DATASET EXCERPTS ->
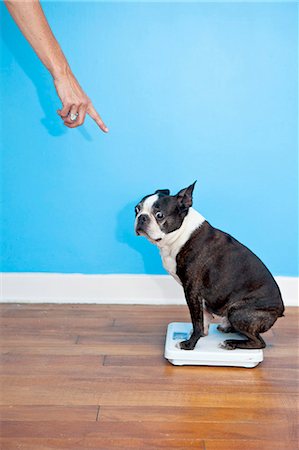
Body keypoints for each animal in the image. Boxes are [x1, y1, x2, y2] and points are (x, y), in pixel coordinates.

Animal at [135, 183, 284, 352]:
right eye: (136, 209)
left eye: (159, 215)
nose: (141, 217)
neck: (181, 234)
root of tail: (280, 311)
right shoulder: (199, 296)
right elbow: (204, 318)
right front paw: (201, 334)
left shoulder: (192, 291)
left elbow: (197, 321)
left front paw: (189, 344)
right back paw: (227, 328)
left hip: (237, 312)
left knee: (259, 342)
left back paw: (230, 342)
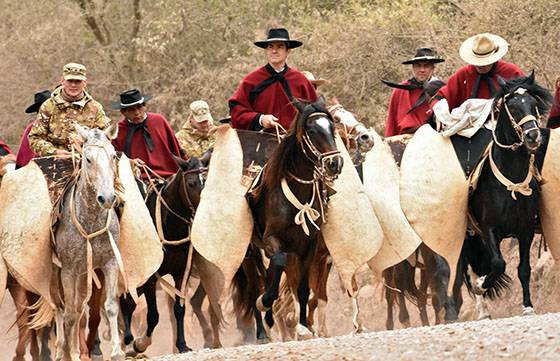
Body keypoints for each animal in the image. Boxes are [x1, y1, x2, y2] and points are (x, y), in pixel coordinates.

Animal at [231, 99, 344, 340]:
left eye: (332, 128)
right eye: (312, 130)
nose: (335, 163)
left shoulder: (309, 248)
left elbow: (302, 288)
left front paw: (303, 326)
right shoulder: (273, 242)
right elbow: (279, 267)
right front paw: (265, 303)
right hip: (249, 253)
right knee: (256, 285)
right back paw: (262, 330)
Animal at [460, 72, 552, 312]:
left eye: (533, 103)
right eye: (512, 107)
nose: (533, 136)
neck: (512, 182)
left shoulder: (525, 230)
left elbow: (524, 269)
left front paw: (528, 306)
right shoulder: (489, 230)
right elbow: (499, 264)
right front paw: (482, 285)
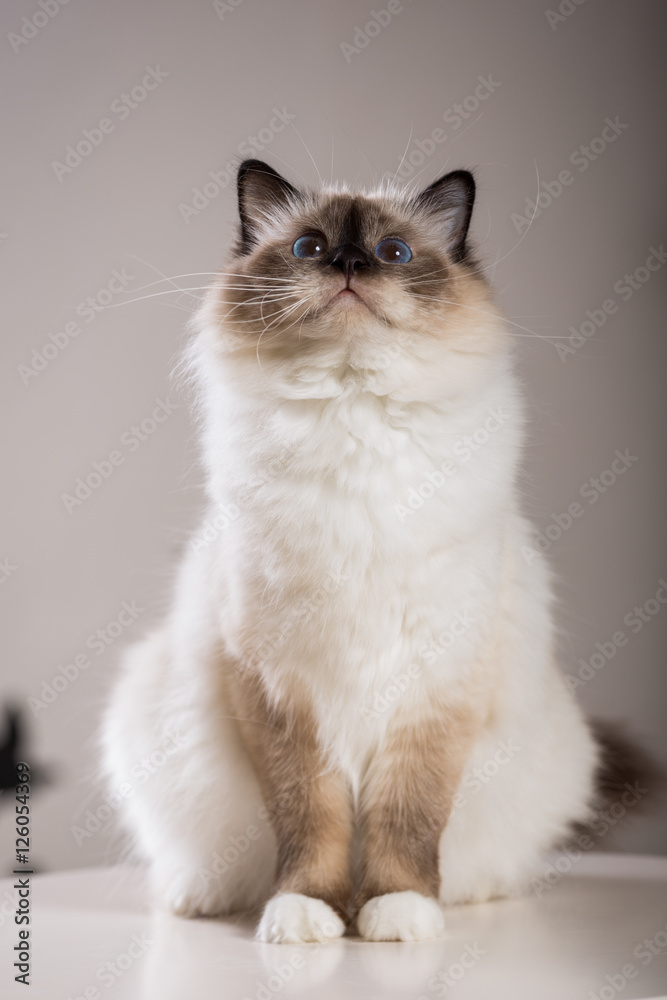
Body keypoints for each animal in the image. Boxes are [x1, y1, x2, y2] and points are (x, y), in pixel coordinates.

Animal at [103, 160, 636, 940]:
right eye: (309, 248)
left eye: (392, 253)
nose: (351, 265)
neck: (352, 419)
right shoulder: (279, 689)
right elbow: (309, 819)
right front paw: (309, 916)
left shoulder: (436, 689)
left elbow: (408, 820)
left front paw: (397, 914)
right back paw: (201, 897)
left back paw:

WORK INSTRUCTION -> Word for word and without pictures, please write out only the lines from the start of the entries through the line containing "right front paw: (201, 334)", both included.

RESULT FOR THIS EXERCISE ->
Body keypoints for each animal in the image. Boxes are [x1, y1, x2, y2] and points are (x, y), in pixel coordinates.

Animal at [135, 183, 284, 352]:
right eye: (136, 209)
left eye: (159, 215)
nose: (141, 217)
neck: (181, 234)
root of tail: (280, 311)
right shoulder: (199, 296)
right elbow: (204, 318)
right front paw: (201, 334)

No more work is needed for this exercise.